TheSpinsterandtheRake.jpgBoy howdy some of your earlier regencies, gothics and contemporaries sell for a mint. Are they worth it? Well, in this case, yes, Virginia, there is a Santa Clause and this one is worth the money. It’s a light hearted romp with the proverbial regency characters of a spinster and a rake. Now really, what else should readers expect from the title?

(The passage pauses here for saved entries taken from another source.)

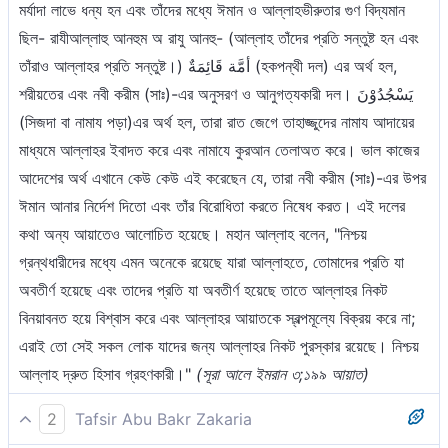
মর্যাদা লাভে ধন্য হন এবং তাঁদের মধ্যে ঈমান ও আল্লাহভীরুতার গুণ বিদ্যমান
ছিল- রাযীআল্লাহু আনহুম অ রাযু আনহু- (আল্লাহ তাঁদের প্রতি সন্তুষ্ট হন এবং
তাঁরাও আল্লাহর প্রতি সন্তুষ্ট।) أمَّة قَائِمَةٌ (হকপন্থী দল) এর অর্থ হল,
শরীয়তের এবং নবী করীম (সাঃ)-এর অনুসরণ ও আনুগত্যকারী দল। يَسْجُدُوْنَ
(সিজদা বা নামায পড়া)এর অর্থ হল, তারা রাত জেগে তাহাজ্জুদের নামায আদায়ের
মাধ্যমে আল্লাহর ইবাদত করে এবং নামাযে কুরআন তেলাঅত করে। ভাল কাজের
আদেশের অর্থ এখানে কেউ কেউ এই করেছেন যে, তারা নবী করীম (সাঃ)-এর উপর
ঈমান আনার নির্দেশ দিতো এবং তাঁর বিরোধিতা করতে নিষেধ করত। এই দলের
কথা অন্য আয়াতেও আলোচিত হয়েছে। মহান আল্লাহ বলেন, "নিশ্চয়
গ্রন্থধারীদের মধ্যে এমন অনেকে রয়েছে যারা আল্লাহতে, তোমাদের প্রতি যা
অবতীর্ণ হয়েছে এবং তাদের প্রতি যা অবতীর্ণ হয়েছে তাতে আল্লাহর নিকট
বিনয়াবনত হয়ে বিশ্বাস করে এবং আল্লাহর আয়াতকে স্বল্পমূল্যে বিক্রয় করে না;
এরাই তো সেই সকল লোক যাদের জন্য আল্লাহর নিকট পুরস্কার রয়েছে। নিশ্চয়
আল্লাহ দ্রুত হিসাব গ্রহণকারী।"
(সূরা আলে ইমরান ৩;১৯৯ আয়াত)
2
Tafsir Abu Bakr Zakaria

The Spinster, Gillian Redford, is not a bluestocking but rather a woman who’s played nursemaid and housekeeper to her two older sisters and sister-in-law and is fast approaching thirty. Old-maidhood. While traveling back to the London home of her stiff-rumped brother, her carriage runs off the road and she ends up being rescued by The Rake, Ronan Patrick Blakley, the new Marquis of Herrington along with his drunk friend Vivien Peacock. After dropping Gilly off, the two make a wager that Ronan can get Gilly to fall for him within two months. He does but winds
up falling for her at the same time. After a flurry of plot twists, all’s well that ends well between the two plus we get a nice secondary romance for Gilly’s niece and the clergyman who thinks Felicity is far too good for him and who has to be made to see the light.

I loved Gilly. She has a nice sense of humor and manages her sibling’s households with a deft touch. Even the servants love her. Her nieces and nephews adore her and it only takes the right man to see her true worth. Ronan starts out as a care nothing rake who bitterly watches London society race to embrace him now that he’s a peer where before they had shunned him after a fall from grace. He and Gilly engage in some wonderfully witty banter that had me smiling.

You don’t overdo the standard regency London rituals but do bring a villain to the front with only a few hints as to his character. This one should definitely be read as a farce and gets a B+ from me.